6. Students will evaluate mathematical and/or logical results for issues of validity, accuracy and/or relevance to the real world. The student evaluates the results and correctly confirms or rejects the conclusion based on validity, accuracy and/or relevance to the real word.  The student evaluates the results and makes mostly correct conclusions about the validity, accuracy and/or relevancy of the results.  The student evaluates the results but makes incorrect conclusions about the validity, accuracy and/or relevancy of the results.  The student does not evaluate the results, and/or makes incorrect conclusions about the validity, accuracy and/or relevancy of the results.
7. Students will make hypotheses and/or predictions. The student proposes hypotheses and/or predictions that are relevant to the model and testable.  The student proposes hypotheses and/or predictions that are mostly relevant to the model and the hypotheses and/or predictions are testable.  The student proposes hypotheses and/or predictions that are somewhat relevant but the relevance is tenuous and/or the hypotheses and/or predictions may not be testable.  The student proposes hypotheses and/or predictions that are neither relevant to the model nor testable.
8. Students will modify models based on new information.

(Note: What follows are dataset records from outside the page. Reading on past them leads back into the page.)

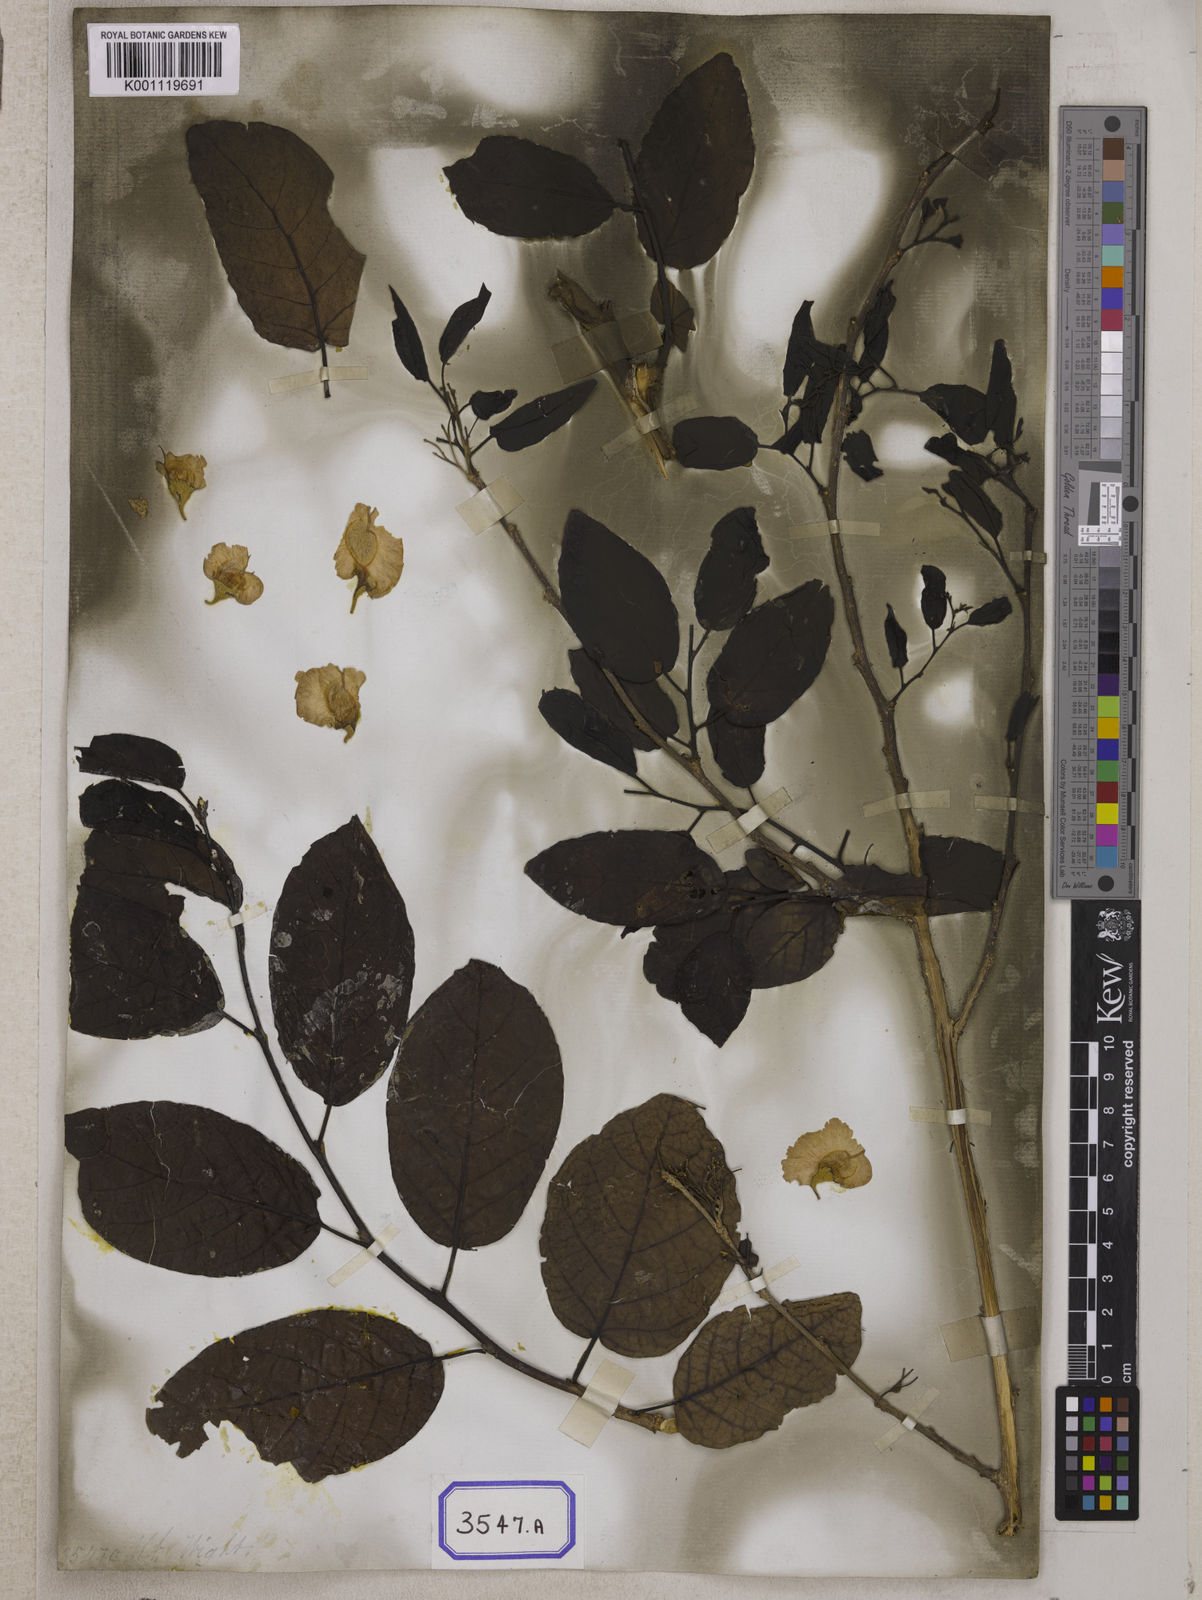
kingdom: Plantae
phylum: Tracheophyta
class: Magnoliopsida
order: Rosales
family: Ulmaceae
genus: Holoptelea
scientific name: Holoptelea integrifolia
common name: Indian-elm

The student recognizes a discrepancy between the model/reasoning and new information, and successfully revises the model and/or their reasoning in a manner that is both consistent and complete.  The student recognizes a discrepancy between the model/reasoning and new information, but makes revisions that are inconsistent and/or incomplete.  The student recognizes a discrepancy between the model/reasoning and new information, but incorrectly dismisses the significance of the discrepancy.  The student does not recognize any discrepancy between the model/reasoning and new information.